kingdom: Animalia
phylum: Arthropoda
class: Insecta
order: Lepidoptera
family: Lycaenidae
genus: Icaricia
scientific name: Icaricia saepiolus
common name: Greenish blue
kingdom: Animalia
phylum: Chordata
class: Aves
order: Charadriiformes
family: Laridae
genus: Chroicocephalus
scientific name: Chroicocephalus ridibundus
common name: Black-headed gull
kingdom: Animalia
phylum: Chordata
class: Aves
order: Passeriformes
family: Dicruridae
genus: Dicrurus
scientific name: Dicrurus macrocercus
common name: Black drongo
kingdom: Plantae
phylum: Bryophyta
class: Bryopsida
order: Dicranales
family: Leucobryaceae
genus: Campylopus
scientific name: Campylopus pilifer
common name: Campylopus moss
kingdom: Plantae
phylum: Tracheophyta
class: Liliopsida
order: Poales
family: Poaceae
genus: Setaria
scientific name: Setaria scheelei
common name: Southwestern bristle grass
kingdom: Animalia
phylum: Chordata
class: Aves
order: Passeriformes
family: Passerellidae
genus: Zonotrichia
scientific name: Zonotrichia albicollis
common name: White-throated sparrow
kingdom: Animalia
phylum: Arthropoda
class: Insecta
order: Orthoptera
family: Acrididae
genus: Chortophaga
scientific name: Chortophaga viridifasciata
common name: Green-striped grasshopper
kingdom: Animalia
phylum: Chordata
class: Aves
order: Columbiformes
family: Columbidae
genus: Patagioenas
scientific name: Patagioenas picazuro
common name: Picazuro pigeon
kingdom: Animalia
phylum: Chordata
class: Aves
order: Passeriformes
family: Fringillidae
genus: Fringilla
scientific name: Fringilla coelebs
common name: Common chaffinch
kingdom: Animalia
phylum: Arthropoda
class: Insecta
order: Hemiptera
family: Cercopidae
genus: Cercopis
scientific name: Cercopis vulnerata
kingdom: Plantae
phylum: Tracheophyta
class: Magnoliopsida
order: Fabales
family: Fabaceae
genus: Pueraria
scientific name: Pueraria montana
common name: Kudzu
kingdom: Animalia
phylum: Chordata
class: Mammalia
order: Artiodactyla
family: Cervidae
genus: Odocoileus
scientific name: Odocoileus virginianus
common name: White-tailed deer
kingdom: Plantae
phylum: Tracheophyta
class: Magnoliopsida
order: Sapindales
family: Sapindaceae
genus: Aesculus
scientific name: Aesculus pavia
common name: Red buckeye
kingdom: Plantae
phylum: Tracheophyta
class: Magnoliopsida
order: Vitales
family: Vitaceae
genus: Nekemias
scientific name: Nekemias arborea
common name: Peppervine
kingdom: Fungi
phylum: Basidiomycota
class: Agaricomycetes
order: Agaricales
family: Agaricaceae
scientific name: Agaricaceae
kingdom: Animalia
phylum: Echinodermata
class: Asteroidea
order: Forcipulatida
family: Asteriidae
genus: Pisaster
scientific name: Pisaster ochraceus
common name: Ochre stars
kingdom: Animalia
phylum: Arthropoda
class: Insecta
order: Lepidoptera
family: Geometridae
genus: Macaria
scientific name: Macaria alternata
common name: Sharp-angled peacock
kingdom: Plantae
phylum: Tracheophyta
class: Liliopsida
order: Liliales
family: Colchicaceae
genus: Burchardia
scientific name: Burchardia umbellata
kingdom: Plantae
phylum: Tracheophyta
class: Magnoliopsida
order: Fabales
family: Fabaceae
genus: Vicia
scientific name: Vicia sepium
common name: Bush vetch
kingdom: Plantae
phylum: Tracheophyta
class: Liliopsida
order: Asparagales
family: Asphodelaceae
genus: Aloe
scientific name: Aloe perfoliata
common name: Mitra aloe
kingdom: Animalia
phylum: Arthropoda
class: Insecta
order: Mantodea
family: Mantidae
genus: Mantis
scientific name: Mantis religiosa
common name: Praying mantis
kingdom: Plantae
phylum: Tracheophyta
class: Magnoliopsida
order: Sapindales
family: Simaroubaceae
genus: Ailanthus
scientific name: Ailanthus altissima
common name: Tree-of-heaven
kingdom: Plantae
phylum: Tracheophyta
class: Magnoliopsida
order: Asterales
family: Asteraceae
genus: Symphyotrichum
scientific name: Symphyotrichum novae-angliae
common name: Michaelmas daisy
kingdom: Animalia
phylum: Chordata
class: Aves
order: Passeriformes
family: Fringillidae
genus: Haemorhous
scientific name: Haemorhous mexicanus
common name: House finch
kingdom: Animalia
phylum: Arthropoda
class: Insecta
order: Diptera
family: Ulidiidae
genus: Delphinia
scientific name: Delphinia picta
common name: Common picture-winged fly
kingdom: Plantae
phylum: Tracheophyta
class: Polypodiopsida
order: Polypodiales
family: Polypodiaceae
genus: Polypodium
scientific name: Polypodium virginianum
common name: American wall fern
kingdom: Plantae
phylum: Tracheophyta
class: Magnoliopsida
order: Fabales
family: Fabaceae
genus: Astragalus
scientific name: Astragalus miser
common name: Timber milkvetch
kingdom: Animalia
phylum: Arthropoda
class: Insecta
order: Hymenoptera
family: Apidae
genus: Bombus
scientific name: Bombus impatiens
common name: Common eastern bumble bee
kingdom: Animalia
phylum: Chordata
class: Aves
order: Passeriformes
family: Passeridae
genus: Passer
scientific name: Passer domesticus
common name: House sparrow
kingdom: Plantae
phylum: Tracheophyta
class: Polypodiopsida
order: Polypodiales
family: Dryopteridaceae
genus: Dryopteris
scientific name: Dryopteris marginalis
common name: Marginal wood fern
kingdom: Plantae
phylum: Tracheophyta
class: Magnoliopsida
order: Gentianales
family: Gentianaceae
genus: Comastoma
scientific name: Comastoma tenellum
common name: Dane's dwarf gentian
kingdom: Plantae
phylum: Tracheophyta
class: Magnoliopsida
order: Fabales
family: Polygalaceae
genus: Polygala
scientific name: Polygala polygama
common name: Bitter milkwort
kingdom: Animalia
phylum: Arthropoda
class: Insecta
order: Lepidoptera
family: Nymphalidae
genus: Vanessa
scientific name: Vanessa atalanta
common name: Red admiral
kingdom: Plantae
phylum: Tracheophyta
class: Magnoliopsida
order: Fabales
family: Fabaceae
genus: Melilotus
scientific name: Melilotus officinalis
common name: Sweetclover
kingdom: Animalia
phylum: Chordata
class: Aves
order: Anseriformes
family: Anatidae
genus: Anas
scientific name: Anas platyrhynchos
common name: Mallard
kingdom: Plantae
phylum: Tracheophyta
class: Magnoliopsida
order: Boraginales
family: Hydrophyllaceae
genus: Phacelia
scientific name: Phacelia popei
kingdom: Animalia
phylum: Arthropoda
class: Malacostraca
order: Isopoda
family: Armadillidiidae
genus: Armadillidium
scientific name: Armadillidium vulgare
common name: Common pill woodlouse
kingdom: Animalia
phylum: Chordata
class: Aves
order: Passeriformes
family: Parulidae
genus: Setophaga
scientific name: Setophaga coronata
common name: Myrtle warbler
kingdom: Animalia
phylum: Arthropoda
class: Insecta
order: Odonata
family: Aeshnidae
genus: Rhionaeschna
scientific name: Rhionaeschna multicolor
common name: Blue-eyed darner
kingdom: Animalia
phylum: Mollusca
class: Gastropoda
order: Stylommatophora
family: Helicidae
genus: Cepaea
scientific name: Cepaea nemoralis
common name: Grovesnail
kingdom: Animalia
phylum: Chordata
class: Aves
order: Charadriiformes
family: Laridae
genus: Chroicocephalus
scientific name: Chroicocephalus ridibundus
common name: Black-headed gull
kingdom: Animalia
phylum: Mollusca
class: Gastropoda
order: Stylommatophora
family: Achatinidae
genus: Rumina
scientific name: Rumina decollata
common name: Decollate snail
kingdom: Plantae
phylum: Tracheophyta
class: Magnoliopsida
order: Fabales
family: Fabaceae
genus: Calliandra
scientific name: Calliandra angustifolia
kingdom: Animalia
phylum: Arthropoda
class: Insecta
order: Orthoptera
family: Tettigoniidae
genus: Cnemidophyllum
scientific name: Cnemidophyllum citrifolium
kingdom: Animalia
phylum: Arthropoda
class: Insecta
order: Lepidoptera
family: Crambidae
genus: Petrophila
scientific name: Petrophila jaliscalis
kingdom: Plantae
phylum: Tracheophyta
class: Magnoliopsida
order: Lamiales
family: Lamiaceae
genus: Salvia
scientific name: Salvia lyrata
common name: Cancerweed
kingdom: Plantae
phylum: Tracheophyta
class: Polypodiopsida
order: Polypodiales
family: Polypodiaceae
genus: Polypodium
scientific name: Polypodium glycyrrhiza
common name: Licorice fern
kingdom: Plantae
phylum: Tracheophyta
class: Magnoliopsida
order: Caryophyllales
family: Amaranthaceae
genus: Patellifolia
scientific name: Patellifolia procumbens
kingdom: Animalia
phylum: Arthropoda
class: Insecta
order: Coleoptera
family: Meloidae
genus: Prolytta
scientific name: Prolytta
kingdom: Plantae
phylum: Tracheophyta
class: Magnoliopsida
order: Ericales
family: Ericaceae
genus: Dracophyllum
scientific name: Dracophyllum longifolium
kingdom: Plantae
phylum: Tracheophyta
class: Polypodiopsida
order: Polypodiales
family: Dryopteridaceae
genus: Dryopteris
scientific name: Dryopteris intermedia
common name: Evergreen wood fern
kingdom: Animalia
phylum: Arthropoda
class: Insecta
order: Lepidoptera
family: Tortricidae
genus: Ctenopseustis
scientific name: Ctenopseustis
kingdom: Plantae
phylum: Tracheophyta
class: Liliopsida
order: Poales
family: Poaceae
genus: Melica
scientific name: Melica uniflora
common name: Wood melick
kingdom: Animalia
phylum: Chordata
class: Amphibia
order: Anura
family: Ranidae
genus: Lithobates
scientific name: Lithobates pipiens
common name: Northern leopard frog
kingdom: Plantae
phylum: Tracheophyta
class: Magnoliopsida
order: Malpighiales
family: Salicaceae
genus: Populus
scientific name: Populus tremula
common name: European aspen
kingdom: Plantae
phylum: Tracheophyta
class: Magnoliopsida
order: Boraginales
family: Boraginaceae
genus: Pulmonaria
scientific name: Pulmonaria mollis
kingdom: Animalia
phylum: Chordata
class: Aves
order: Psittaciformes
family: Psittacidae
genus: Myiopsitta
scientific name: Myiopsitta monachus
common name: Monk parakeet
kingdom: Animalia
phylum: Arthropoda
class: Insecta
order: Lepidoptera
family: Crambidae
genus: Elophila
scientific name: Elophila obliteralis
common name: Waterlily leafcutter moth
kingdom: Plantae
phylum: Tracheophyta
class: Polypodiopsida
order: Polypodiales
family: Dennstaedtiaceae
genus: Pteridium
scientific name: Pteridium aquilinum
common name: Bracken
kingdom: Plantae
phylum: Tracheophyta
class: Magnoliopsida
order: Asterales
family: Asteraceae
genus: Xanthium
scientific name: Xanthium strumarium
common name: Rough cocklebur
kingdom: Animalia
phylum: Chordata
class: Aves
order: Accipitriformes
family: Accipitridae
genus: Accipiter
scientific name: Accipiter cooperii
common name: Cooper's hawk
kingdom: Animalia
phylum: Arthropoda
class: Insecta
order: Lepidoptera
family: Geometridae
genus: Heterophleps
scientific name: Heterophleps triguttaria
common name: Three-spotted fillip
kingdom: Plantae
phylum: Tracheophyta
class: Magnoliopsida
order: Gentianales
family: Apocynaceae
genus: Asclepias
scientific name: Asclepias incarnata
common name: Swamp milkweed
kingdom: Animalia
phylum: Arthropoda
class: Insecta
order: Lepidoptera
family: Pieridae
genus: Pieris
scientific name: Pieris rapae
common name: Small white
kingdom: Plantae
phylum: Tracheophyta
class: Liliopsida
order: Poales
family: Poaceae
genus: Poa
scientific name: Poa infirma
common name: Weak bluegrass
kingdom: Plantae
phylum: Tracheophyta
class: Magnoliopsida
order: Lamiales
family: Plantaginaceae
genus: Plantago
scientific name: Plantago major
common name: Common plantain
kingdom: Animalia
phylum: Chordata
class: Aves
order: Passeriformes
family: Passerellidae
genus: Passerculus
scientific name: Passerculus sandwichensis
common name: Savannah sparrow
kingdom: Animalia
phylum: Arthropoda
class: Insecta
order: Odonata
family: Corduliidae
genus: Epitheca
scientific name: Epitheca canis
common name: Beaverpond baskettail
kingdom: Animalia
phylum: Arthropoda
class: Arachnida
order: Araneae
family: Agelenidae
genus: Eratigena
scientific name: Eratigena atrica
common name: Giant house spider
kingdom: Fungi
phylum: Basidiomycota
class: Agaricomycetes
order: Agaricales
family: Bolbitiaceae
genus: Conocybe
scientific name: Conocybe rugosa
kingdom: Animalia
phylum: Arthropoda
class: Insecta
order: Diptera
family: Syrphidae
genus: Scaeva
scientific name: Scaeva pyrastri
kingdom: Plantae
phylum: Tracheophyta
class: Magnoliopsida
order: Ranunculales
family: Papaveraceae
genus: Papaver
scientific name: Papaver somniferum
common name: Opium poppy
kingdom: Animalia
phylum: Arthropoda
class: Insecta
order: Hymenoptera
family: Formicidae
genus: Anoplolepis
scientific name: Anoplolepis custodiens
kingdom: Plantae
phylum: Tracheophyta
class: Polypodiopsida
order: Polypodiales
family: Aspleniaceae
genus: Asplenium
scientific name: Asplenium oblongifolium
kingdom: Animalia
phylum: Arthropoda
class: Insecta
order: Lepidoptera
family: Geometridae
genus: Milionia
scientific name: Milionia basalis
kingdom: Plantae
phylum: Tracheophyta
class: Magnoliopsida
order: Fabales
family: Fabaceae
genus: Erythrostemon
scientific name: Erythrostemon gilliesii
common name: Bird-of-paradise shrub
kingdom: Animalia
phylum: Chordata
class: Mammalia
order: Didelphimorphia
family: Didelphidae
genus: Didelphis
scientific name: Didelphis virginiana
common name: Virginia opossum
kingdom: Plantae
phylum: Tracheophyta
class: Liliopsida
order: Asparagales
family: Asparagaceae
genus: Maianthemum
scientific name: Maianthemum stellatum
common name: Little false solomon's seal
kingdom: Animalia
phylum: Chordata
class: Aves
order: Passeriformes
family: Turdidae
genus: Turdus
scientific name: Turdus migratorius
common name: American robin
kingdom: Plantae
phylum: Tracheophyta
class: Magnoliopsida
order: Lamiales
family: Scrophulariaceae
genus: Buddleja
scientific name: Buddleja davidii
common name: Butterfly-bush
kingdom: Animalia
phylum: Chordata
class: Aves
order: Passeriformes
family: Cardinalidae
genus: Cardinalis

* * * * * * * * *

= What to work on =
Reproduce the records unchanged, from their first line through the line that contains "genus: Nekemias", including that line.

= Written response =
kingdom: Animalia
phylum: Arthropoda
class: Insecta
order: Lepidoptera
family: Lycaenidae
genus: Icaricia
scientific name: Icaricia saepiolus
common name: Greenish blue
kingdom: Animalia
phylum: Chordata
class: Aves
order: Charadriiformes
family: Laridae
genus: Chroicocephalus
scientific name: Chroicocephalus ridibundus
common name: Black-headed gull
kingdom: Animalia
phylum: Chordata
class: Aves
order: Passeriformes
family: Dicruridae
genus: Dicrurus
scientific name: Dicrurus macrocercus
common name: Black drongo
kingdom: Plantae
phylum: Bryophyta
class: Bryopsida
order: Dicranales
family: Leucobryaceae
genus: Campylopus
scientific name: Campylopus pilifer
common name: Campylopus moss
kingdom: Plantae
phylum: Tracheophyta
class: Liliopsida
order: Poales
family: Poaceae
genus: Setaria
scientific name: Setaria scheelei
common name: Southwestern bristle grass
kingdom: Animalia
phylum: Chordata
class: Aves
order: Passeriformes
family: Passerellidae
genus: Zonotrichia
scientific name: Zonotrichia albicollis
common name: White-throated sparrow
kingdom: Animalia
phylum: Arthropoda
class: Insecta
order: Orthoptera
family: Acrididae
genus: Chortophaga
scientific name: Chortophaga viridifasciata
common name: Green-striped grasshopper
kingdom: Animalia
phylum: Chordata
class: Aves
order: Columbiformes
family: Columbidae
genus: Patagioenas
scientific name: Patagioenas picazuro
common name: Picazuro pigeon
kingdom: Animalia
phylum: Chordata
class: Aves
order: Passeriformes
family: Fringillidae
genus: Fringilla
scientific name: Fringilla coelebs
common name: Common chaffinch
kingdom: Animalia
phylum: Arthropoda
class: Insecta
order: Hemiptera
family: Cercopidae
genus: Cercopis
scientific name: Cercopis vulnerata
kingdom: Plantae
phylum: Tracheophyta
class: Magnoliopsida
order: Fabales
family: Fabaceae
genus: Pueraria
scientific name: Pueraria montana
common name: Kudzu
kingdom: Animalia
phylum: Chordata
class: Mammalia
order: Artiodactyla
family: Cervidae
genus: Odocoileus
scientific name: Odocoileus virginianus
common name: White-tailed deer
kingdom: Plantae
phylum: Tracheophyta
class: Magnoliopsida
order: Sapindales
family: Sapindaceae
genus: Aesculus
scientific name: Aesculus pavia
common name: Red buckeye
kingdom: Plantae
phylum: Tracheophyta
class: Magnoliopsida
order: Vitales
family: Vitaceae
genus: Nekemias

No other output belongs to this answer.